Reeling under heavy losses for years now, Neelachal Ispat Nigam Limited (NINL), which was India’s largest exporter of saleable pig iron since 2004-05, is going for strategic disinvestment.
Initiating the process of Neelachal Ispat Nigam Ltd’s (NINL) privatisation, the government has invited global expressions of interest (EoIs) for strategic disinvestment of the public sector undertaking (PSU).
The Department of Investment and Public Asset Management (DIPAM)- nodal body in-charge of inviting bidders, has issued a global invitation for EoIs. As per the invitation, the government aims to disinvest 100 percent shareholding of the six state-run stakeholders of NINL which include four Central PSUs – Metals and Minerals Trading Corporation (MMTC), National Mineral Development Corporation (NMDC), Bharat Heavy Electricals Ltd (BHEL) and MECON – and two Odisha government companies IPICOL and Odisha Mining Corporation (OMC) are shareholders in NINL.
MMTC holds a maximum 49.78 percent shares in NINL, followed by NMDC (10.10 percent), OMC (20.47 percent), IPICOL (12.00 percent), MECON (0.68 per cent) and BHEL (0.68 per cent). The Odisha-based NINL had set up 1.1 million tonne integrated iron and steel plant at Kalinganagar, Duburi, in the state’s Jajpur district.
Ajit Kumar Pradhan, General Secretary, Neelachal Executive Association (NEA), NINL told www.indianpsu.com “NINL has been producing and exporting Pig iron and in fact it was the largest exporter of Pig iron since 2002. It also produces Billets, LAM Coke , Crude Tar, Fertilizer and Sinter etc. The present capacity of the plant is 1.1 Million Ton per annum. Govt of Odisha has allotted undisputed 2500 Acre land along with iron ore mines of 110 Million Ton reserve & 50 years of lease expecting that the plant will bring economic prosperity to the state. The plant has all infrastructure facilities to enhance its capacity to 10 Million Ton per annum without any hassles as regards to availability of land and raw material supply.
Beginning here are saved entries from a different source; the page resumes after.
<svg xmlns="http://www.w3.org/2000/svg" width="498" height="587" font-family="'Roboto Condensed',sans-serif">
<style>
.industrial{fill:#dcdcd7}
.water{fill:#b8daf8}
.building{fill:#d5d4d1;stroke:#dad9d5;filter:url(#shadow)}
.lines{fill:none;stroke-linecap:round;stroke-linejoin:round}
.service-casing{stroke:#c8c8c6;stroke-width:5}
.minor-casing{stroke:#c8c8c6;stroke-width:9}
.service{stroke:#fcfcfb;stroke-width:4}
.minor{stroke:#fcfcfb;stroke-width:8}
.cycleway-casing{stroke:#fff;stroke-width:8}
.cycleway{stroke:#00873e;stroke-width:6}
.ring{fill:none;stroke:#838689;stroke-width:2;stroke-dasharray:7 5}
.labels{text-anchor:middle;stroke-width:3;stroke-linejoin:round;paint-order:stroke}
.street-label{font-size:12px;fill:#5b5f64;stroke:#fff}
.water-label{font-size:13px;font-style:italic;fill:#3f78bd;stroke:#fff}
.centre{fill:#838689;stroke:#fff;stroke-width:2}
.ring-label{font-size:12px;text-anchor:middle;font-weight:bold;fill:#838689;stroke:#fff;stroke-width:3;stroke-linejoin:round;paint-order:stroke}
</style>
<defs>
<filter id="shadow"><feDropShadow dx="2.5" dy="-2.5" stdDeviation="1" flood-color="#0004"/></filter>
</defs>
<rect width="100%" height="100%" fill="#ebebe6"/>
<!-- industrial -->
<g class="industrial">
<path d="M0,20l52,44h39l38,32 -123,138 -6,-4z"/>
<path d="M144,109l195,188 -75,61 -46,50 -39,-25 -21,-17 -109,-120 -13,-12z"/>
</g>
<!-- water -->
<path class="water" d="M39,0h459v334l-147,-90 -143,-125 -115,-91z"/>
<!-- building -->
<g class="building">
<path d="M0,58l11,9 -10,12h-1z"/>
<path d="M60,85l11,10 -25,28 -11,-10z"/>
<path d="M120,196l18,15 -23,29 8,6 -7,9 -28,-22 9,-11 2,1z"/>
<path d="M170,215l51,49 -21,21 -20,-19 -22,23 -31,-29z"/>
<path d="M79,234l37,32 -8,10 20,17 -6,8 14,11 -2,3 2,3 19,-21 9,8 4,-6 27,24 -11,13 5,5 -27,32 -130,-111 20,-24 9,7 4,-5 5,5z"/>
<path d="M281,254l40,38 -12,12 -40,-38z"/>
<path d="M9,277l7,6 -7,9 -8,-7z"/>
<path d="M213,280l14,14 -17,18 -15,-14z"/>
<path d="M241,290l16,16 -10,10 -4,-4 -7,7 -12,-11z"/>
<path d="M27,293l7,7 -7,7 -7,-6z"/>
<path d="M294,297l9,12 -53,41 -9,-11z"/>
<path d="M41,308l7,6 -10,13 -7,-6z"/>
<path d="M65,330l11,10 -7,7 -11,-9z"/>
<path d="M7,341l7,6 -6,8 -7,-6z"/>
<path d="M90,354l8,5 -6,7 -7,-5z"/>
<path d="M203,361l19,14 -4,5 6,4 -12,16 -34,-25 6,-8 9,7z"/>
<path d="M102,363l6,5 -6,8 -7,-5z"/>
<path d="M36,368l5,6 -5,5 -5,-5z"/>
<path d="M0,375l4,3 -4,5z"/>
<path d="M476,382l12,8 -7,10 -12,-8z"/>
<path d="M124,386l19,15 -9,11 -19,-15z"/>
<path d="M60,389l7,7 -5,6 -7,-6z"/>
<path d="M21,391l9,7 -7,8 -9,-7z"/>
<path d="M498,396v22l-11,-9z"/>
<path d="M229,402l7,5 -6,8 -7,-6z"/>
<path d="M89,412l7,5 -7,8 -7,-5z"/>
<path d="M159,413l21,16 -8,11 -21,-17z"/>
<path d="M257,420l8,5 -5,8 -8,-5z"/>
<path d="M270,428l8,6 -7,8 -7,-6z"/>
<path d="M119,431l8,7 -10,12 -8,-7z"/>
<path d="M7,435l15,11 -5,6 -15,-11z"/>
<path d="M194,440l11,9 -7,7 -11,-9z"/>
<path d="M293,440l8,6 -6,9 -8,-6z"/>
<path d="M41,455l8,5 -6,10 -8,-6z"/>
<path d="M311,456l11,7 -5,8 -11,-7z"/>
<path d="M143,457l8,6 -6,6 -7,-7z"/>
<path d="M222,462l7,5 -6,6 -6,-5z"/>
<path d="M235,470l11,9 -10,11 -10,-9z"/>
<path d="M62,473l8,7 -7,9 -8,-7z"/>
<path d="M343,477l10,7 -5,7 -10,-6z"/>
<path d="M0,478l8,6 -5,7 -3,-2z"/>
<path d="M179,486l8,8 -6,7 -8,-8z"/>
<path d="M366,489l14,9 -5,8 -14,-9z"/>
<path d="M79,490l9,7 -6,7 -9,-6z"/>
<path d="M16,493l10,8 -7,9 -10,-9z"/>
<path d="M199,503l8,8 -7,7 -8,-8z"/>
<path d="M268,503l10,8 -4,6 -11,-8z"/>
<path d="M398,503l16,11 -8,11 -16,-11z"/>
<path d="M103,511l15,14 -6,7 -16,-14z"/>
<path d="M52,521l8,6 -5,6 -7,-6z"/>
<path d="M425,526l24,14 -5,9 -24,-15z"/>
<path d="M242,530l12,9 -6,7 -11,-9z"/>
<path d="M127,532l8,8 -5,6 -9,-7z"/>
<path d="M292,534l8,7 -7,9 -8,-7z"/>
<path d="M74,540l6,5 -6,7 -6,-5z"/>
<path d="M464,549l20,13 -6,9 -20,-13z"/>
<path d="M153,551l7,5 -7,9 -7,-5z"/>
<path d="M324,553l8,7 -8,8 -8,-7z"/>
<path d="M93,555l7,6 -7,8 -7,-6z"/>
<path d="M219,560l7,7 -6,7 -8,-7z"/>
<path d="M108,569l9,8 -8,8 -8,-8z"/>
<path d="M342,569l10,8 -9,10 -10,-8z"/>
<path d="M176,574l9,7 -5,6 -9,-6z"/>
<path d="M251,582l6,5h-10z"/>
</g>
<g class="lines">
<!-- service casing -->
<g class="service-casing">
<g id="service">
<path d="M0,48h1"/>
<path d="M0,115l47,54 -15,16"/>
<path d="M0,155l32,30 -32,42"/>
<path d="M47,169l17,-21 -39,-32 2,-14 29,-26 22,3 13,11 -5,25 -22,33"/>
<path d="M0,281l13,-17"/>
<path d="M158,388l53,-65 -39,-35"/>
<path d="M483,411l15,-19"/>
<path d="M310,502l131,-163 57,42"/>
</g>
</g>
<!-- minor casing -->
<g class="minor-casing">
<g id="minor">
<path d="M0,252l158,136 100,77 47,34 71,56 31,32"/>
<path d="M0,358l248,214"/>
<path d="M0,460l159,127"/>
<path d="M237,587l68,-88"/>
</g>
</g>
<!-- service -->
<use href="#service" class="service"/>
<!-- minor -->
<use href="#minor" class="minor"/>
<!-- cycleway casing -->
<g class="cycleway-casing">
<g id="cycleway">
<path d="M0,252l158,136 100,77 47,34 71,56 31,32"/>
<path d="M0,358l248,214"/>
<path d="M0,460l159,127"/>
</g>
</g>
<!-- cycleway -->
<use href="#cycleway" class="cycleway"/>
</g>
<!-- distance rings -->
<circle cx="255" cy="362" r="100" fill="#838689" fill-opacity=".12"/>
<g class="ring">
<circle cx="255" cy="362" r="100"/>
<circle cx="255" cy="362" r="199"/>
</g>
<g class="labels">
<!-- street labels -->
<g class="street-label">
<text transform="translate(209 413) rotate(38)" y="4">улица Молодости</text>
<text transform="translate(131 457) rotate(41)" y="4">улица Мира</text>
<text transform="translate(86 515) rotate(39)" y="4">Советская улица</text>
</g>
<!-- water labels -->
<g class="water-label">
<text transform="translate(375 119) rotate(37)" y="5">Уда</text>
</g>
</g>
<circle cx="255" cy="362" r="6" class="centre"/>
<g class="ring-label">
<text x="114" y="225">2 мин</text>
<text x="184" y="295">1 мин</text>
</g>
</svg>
All the technical and non technical employees as well as contract labourers totalling about 5000 have sufficient expertise, sincerity, hard working and dedication to meet any challenge for its capacity enhancement. Govt of India has envisioned to produce 300 Million Tonne of steel by 2030 out of which 100Million Tonne are planned for productions from Odisha it self in which case NINL can play an important role”.
Pradhan added that after the decision of strategic disinvestment of 100% shares in NINL taken by the Central Government, Major promoter MMTC as well as other minor promoters had stopped further funding for running of the plant leading to suspension of production of all units from March 2020 during COVID-19 lockdown period. For no fault of the employees they are being deprived of getting their salaries/remunerations for past ten months(March 2020). This has also lead to restlessness among employees and strikes on several occasions. NINL once acclaimed largest exporter of pig iron is in the process of disinvestment being carried out by DIPAM under Ministry of Finance. EOI (Expression of Interest) floated yesterday i.e on Dt:25.01.21. In view of uncertainty arises due to global meltdown of economy caused by COVID-19 pandemic it is very difficult for DIPAM to arrange quickly a strategic investor to save this glorious public asset.
Praqdhan said that recently a high level meeting co-chaired by Honourable commerce & industry minister and Honourable Minister for PNG & Steel on Dt: 10.11.2020 was organised and minuted on Dt: 01.12.2020 related to NINL issues. In view of the promoters not being able to infuse further funds to NINL, in particular MMTC, DIPAM will take up few issues. A corpus fund of Rs 150/175 crore to be kept for payment of salaries & arrears and other statutory dues of NINL. . Govt permits NINL to sell its 5 lakh tonnes (25% of its production capacity) vide letter no 16/54/2019-M.VI dated 5th January, 2021 iron ore from its captive mines to alleviate its financial stress as decide in the above high level meeting.
Pradhan also said that as now that GOI has envisioned for the development of eastern India under look east policy and mission PURVODAYA , it is pertinent that GOI to reconsider its decision of disinvestment and instead keep all the assets of NINL under a central PSU. Since all the present share holders are from State and Cental PSUs NINL merger with steel PSUs should not create any problem. Hence an alternate model to be worked out, so as to merge the unit with a steel PSU, SAIL/RINL/NMDC who are in the business of mines and steel making. In such an event MMTC shares can be taken over by a steel PSU. Any delay in restarting the production and sale will lead to loss of revenue to state and central Govt. and will affect the livelihood of 5000 employees as well as the surrounding beneficiaries. After the merger NINL will play a major role in the economic activity of the country as well as bringing industrial harmony in the region.